--- DATA IN THIS EXERCISE Enclosed Below ---

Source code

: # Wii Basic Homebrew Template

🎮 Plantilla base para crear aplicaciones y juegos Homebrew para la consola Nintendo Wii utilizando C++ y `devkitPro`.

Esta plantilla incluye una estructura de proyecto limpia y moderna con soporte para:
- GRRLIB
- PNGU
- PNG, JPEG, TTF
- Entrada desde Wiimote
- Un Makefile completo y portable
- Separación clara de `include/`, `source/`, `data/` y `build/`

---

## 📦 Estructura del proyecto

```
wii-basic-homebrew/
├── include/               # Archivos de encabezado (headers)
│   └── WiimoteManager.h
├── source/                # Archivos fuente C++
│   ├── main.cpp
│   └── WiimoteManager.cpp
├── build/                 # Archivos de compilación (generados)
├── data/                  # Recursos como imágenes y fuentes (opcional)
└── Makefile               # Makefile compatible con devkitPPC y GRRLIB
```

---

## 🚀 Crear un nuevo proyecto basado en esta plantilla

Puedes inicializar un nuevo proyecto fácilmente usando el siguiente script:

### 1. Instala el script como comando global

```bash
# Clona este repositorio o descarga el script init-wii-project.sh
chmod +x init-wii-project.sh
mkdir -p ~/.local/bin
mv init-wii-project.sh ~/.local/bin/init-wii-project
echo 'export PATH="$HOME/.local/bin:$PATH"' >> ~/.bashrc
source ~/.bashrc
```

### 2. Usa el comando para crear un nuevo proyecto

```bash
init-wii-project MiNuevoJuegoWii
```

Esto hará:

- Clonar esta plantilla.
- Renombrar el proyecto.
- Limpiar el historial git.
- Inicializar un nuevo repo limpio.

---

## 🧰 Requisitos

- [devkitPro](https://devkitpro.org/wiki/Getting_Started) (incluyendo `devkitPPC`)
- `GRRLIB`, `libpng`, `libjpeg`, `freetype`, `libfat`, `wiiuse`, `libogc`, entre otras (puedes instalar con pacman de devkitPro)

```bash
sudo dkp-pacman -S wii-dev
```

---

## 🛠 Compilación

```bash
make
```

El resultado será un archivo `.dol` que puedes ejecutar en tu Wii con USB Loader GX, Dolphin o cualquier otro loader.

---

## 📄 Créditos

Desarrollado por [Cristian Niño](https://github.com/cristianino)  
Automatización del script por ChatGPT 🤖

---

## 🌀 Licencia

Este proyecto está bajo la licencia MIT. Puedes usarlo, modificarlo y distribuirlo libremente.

--- End of Enclosed DATA IN THIS EXERCISE ---

Show each line of the material holding "project".

TASK RESULT:
# Clona este repositorio o descarga el script init-wii-project.sh
chmod +x init-wii-project.sh
mv init-wii-project.sh ~/.local/bin/init-wii-project
init-wii-project MiNuevoJuegoWii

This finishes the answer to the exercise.